Poupelain De Marie-Charlotte,
(Marie Charlottes Hugh Lemon Cruller)
1 C. water
¼ C. sugar
¼ t. salt
9 T. butter
1 C. sifted flour
5 eggs
1 C. heavy cream
Rind of 1 lemon
1 oz. candied Angelica, chopped
1½ T. dark rum
1 T. superfine sugar

Note: If you do not have candied angelica substitute some anise seeds into the heavy cream reduction.

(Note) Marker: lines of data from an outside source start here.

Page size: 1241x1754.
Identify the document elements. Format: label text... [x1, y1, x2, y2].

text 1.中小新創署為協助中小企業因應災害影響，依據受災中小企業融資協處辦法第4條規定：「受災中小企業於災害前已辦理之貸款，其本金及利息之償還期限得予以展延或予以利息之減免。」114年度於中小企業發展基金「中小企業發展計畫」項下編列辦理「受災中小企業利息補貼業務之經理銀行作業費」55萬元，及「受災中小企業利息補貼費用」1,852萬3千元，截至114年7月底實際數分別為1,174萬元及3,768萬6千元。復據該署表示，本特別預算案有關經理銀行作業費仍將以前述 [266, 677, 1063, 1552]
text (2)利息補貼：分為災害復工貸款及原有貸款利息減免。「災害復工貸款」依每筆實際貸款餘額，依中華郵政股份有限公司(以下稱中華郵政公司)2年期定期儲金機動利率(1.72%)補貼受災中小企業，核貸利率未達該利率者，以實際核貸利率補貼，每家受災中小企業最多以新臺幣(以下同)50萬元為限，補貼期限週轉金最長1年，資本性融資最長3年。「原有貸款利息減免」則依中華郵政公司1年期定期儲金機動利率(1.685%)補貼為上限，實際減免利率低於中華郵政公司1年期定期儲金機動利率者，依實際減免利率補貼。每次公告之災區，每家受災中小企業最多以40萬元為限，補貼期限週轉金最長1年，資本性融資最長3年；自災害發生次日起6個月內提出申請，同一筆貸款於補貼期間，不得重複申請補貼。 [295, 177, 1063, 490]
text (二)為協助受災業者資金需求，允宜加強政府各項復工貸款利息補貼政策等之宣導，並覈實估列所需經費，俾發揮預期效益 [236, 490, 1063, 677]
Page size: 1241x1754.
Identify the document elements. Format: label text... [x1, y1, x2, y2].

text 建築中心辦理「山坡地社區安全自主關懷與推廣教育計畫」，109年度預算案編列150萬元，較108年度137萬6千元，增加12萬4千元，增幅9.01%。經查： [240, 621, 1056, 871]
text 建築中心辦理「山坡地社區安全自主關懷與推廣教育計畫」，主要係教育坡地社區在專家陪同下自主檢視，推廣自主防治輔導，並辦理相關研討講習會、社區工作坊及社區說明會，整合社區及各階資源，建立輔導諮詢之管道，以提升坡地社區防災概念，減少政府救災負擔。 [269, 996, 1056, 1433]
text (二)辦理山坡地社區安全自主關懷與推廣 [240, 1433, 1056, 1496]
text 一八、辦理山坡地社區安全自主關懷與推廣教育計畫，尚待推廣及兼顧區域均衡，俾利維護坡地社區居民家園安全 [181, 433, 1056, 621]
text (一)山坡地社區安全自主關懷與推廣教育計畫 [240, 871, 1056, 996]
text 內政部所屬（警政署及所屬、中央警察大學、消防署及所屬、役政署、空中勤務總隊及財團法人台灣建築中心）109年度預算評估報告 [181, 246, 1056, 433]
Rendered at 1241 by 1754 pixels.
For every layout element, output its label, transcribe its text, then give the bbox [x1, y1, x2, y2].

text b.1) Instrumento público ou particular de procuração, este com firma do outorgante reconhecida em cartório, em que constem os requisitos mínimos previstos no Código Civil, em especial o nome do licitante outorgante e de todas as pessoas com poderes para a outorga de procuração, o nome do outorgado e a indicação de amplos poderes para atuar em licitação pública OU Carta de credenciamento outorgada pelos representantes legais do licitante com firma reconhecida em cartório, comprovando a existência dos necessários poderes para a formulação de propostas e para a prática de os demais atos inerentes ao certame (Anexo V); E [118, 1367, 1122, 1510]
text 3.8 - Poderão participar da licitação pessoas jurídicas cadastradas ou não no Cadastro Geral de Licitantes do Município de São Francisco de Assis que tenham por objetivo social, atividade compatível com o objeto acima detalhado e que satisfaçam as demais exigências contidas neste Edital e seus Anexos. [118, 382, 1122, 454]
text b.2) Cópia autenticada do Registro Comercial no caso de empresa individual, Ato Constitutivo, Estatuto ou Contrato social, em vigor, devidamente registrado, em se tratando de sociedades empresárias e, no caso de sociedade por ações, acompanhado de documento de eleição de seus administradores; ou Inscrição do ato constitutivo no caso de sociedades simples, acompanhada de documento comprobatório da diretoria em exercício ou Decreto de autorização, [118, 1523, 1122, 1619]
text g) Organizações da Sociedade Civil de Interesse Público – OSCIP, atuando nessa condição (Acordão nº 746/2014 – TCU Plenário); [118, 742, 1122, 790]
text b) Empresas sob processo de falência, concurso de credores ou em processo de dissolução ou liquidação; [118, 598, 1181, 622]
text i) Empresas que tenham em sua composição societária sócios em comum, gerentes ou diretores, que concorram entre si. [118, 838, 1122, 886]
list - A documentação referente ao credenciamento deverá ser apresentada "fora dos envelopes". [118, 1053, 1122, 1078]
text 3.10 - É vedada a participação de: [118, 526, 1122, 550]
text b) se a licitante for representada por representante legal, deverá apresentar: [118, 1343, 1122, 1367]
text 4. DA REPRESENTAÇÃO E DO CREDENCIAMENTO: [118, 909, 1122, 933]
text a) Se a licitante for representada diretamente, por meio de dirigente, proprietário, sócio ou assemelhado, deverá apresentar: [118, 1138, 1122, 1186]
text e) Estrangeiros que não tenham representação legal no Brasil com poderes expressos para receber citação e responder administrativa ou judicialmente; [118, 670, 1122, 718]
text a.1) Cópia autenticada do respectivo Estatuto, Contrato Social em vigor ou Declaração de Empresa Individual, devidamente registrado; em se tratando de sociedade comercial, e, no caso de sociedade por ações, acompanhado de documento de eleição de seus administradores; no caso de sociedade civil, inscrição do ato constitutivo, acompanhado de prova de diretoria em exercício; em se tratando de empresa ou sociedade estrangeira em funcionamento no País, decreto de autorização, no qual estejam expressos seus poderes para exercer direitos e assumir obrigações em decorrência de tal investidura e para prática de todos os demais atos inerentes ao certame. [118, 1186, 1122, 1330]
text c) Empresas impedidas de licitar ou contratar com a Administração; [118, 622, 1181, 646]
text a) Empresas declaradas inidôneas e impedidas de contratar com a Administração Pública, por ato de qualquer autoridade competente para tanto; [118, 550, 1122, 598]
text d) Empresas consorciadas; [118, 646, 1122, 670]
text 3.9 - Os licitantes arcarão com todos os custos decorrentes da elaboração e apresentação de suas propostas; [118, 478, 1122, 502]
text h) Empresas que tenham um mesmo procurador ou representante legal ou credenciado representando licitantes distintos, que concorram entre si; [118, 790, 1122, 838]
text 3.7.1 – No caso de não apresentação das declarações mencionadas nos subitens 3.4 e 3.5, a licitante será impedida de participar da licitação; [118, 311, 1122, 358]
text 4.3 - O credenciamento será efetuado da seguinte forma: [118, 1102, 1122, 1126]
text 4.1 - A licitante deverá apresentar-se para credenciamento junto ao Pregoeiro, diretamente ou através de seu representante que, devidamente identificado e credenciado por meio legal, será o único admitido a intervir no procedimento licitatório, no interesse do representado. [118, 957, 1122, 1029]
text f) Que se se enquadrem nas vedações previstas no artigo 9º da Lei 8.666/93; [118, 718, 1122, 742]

Preheat oven to 350 degrees

Put water, 2 tablespoons sugar, salt and ½ cup diced butter in a 2 qt. saucepan. Slowly bring to a boil. As soon as the mixture foams, remove the pot from the heat and add the flour. Stir steadily to form a ball. Return the mixture to the heat. Stir 1 minute only. Do not dry the paste as you normally would for regular cream puffs. You are keeping the paste wet on purpose. If the center remains wet it will absorb the cream easily and finally taste like a pastry cream. Add the eggs, lightly beaten, one by one. Mix until smooth.
Grease a 10 inch quiche pan with the remaining butter and fill the pan with the paste. Bake for 50-55 minutes.
Pour I cup heavy cream into a 1 qt. saucepan. Add 2 spoons of sugar and the rind of a lemon. Stir occasionally and reduce to ½ - 1/3 cup. Add the rum.
As soon as the cake is done it will look like a giant cream puff. Cut the top off in one single layer as to make a lid. While the cake is hot, spoon the cream into the soft, wet center. Sprinkle with diced candied angelica and put the cake cover back on. Brush whatever cream is still on the sides and bottom of the pan onto the lid of the cake. Sprinkle with superfine sugar and broil on minute. Or you can just dust with confectioners’ sugar. The cake should be enjoyed lukewarm. You may garnish with more diced angelica if you prefer to.